ところで、湘南モノレールの建設工事は、地元の商店街の人々の目にはどのように映っていたのだろうか。大船駅周辺のモノレール用地買収の様子について、大船で丸安輪業を営んでいた佐々木泰三氏の著書『水の出る街、大船』(かまくら三窓社)には、地元商店主の視点で、以下のように記述されている。
当時、最終案といわれた第五次駅前整備案が出てから、まず最初に私たちの前に立ちはだかった障害は、湘南モノレールの敷設計画との調整であった。そのときは、第五次案もまだ協議会の決定を受けたばかりで、建設省等の認可を受けていなかった。そこで、湘南モノレール側は、こうした曖昧な整備計画によってその敷設計画を変更することを嫌った。そして敷設路線を当初の計画通りに引こうと、橋脚部分の土地の買収に入ろうとした。
私たちは、はじめはこのモノレールの敷設計画についての詳細を知らずにいたが、土地の買収の打診を受けた住民の知らせによって、ことの次第を知ったわけである。それによると、駅前整備案の南端の拡張する予定の道路内にこのモノレールの橋脚(筆者注:支柱のこと)が立つことになり、それが実行されるとモノレールの橋脚はかなりの太さがあるので、駅前整備計画に支障が生ずることがわかった。湘南モノレール側に問い合わせてみると、計画を変更するつもりはいまのところはないとのことである。
私たちはあわてた。そして協議会にも連絡を取って協議し、とりあえず橋脚設置点の土地の所有者と交渉し、その土地の所有権を委任してもらい、橋脚の整備計画予定道路内の設置を阻止することにした。この話は、その後いく度か湘南モノレール側と話をし、最終的には拡張道路内には設置しないように計画を変更してもらうことで決着したが、こういった類の障害はことの大小は別として、その後もいくつか発生した。
大船駅東口の現在はバスロータリーになっている付近。

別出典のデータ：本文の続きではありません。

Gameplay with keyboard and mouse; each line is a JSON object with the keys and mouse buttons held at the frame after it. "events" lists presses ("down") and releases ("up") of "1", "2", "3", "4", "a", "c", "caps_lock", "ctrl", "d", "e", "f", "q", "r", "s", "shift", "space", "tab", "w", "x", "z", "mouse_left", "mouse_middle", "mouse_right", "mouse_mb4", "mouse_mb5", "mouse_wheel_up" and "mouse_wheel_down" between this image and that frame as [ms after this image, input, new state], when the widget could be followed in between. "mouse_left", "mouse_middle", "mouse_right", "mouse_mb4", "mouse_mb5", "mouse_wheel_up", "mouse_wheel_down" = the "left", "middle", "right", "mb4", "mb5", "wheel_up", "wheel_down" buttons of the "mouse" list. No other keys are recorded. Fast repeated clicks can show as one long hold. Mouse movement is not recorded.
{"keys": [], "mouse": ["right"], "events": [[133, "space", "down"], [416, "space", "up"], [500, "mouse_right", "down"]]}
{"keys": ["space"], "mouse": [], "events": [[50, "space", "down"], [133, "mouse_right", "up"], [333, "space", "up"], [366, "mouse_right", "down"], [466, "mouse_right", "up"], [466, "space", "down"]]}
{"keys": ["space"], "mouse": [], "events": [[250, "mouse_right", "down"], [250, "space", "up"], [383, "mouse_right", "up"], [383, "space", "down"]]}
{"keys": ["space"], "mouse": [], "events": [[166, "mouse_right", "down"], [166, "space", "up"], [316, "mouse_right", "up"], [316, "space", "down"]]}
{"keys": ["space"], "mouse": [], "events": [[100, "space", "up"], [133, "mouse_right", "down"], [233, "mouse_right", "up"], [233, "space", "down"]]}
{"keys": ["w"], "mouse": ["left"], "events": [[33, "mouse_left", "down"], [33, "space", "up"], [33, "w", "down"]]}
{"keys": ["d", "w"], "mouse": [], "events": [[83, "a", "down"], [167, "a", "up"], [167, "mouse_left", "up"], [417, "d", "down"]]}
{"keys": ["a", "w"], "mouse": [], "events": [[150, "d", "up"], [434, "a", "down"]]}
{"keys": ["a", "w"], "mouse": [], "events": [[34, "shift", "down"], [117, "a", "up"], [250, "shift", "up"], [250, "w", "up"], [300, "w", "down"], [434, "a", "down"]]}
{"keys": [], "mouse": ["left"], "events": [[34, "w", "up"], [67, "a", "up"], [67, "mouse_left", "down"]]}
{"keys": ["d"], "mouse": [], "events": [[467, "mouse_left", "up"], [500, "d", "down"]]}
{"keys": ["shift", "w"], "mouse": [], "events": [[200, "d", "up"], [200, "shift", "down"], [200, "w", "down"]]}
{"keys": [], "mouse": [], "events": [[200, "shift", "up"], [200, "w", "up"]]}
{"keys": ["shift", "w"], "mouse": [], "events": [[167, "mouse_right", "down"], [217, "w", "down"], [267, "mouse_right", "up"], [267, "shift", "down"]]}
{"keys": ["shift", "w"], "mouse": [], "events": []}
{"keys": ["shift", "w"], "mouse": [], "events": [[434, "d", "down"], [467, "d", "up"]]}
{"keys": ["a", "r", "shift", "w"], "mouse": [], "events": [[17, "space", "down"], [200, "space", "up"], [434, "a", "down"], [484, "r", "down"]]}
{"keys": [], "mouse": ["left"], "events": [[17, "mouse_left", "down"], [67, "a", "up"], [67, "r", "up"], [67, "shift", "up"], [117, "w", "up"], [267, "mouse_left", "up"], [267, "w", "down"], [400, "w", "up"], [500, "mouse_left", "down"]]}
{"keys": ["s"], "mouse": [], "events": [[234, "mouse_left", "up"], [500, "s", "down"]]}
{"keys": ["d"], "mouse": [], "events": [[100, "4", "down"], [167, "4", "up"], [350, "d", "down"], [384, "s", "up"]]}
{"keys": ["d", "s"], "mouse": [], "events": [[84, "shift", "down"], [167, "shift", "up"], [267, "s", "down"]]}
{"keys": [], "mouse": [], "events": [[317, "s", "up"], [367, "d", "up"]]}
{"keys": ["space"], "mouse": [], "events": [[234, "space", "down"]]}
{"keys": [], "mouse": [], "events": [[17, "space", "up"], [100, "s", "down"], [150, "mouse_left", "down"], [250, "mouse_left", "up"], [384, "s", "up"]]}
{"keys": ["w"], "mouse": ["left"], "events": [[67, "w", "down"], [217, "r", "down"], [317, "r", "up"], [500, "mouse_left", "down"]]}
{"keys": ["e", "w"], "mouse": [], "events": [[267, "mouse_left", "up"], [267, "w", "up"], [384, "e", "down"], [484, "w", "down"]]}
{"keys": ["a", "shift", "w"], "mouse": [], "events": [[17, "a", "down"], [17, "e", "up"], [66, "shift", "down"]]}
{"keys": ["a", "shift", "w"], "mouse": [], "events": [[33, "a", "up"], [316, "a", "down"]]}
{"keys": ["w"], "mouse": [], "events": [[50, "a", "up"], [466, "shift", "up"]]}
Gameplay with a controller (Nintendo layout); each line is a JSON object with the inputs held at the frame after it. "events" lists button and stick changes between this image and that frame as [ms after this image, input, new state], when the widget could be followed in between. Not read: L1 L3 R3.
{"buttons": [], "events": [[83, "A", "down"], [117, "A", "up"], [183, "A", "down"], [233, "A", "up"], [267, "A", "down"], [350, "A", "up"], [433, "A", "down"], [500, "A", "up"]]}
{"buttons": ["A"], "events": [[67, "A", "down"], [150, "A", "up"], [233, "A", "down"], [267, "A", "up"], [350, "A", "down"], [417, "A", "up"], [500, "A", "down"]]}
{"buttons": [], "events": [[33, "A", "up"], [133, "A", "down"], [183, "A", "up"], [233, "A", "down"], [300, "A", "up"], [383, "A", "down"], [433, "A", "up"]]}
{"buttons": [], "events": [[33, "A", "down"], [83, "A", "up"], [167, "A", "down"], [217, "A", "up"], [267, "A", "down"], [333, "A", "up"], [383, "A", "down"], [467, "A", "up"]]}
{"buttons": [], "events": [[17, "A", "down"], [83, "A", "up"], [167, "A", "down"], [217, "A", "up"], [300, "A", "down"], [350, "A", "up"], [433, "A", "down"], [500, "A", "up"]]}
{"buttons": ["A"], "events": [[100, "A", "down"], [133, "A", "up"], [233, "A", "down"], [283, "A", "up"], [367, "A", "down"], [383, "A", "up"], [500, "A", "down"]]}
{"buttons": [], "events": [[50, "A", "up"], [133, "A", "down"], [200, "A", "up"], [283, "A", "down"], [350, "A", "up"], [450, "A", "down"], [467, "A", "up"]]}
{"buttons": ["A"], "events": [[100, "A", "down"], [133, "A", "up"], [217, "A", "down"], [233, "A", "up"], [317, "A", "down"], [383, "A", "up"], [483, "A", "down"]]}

この辺りの用地買収は困難を極めた
これだけを読むと、モノレールの用地買収がずいぶんと強引に進められたような印象を受けるが、村岡氏(湘南モノレール専務・建設本部長)の手記『湘南モノレール設営の記録』に記されているところを見ると、また違った印象を受けるので、こちらも記しておく。
この(支柱の)問題のため私自身関係者の安田町内会長(当時)、三谷県議等とたびたび会合し、夏の暑い日盛りに神奈川県庁に担当の計画課長斉藤氏の部屋で三谷氏と三人長時間の会談を繰返し、(中略)以来これらの人々とも親密に話ができることになった。あげくのはて、三谷県議の手引きで一九七一年春、大船ライオンズ・クラブの結成に当り、私は会長にひっぱり出されるというようなことにまでなったのである。